Court Opinion

ID: 5530408
Source: CourtListenerOpinion
Date Created: 2022-01-10 18:05:17.074882+00
Date Added: 2024-06-11T08:34:34.238759
License: Public Domain

Memorandum. The order of the Appellate Division should be affirmed.
We reach our conclusion on a very narrow ground. We do not suggest that at the time defendant made the statement and surrendered the car keys, both of which are sought to be suppressed, he then waived any aspect of the full preinterrogation admonitions to which he was constitutionally entitled (Miranda v Arizona, 384 US 436). We agree with the dissenters that the record here would not support any such finding. Rather, we conclude that there should be an affirmance because of the failure of defendant at the suppression hearing to preserve the error on which reliance is now placed for a reversal.

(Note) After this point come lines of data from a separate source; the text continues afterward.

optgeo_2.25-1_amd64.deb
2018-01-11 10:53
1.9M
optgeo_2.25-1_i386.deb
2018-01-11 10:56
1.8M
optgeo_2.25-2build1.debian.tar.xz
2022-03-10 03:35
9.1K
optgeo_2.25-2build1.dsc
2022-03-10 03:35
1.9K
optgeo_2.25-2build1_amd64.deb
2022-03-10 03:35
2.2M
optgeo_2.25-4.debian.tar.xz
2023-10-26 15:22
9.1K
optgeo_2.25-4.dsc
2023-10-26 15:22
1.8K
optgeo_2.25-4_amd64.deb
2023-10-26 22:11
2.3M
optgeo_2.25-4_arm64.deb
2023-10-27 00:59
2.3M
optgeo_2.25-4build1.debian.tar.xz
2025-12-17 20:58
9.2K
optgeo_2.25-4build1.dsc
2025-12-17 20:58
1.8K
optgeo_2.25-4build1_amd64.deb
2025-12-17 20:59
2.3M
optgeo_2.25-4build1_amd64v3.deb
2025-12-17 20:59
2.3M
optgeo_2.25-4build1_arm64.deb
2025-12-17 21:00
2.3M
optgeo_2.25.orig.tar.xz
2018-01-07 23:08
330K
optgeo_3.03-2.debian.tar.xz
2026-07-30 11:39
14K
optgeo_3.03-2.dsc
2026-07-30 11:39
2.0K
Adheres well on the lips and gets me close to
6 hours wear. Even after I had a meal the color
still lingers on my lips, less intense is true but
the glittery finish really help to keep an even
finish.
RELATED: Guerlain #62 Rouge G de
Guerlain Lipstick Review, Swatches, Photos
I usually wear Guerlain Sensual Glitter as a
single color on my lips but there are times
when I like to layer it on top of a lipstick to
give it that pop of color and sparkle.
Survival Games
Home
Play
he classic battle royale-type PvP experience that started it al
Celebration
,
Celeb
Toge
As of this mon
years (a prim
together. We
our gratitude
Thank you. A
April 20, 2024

At that hearing defendant advanced but a single, categorical contention—that he had been given none of the constitutionally mandated admonitions before interrogation. There was then no intimation either in his own testimony or in the recorded argument of counsel on his behalf that it would be claimed that that portion of the admonitions covering the right to counsel was deficient in its extent and explicitness. Thus, the People were afforded no opportunity to meet the *1013theory first put forward on appeal, namely, that the preinterrogation statements made by the police did not go far enough explicitly to advise defendant that his right to counsel included the right to have counsel present at his on-the-scene questioning.
There can, of course, be no doubt that the right to counsel extends to representation during any interrogation by the police and that the defendant is entitled to advice to such effect (Miranda v Arizona, supra, p 479; People v Rodney P. (Anonymous), 21 NY2d 1, 3-4). Where, however, the defendant fails at the suppression hearing to challenge a narrow aspect of the sufficiency of the admonitions given him, at a time when the People would have an evidentiary opportunity to counter his assertion, he may not then be heard to complain on appeal.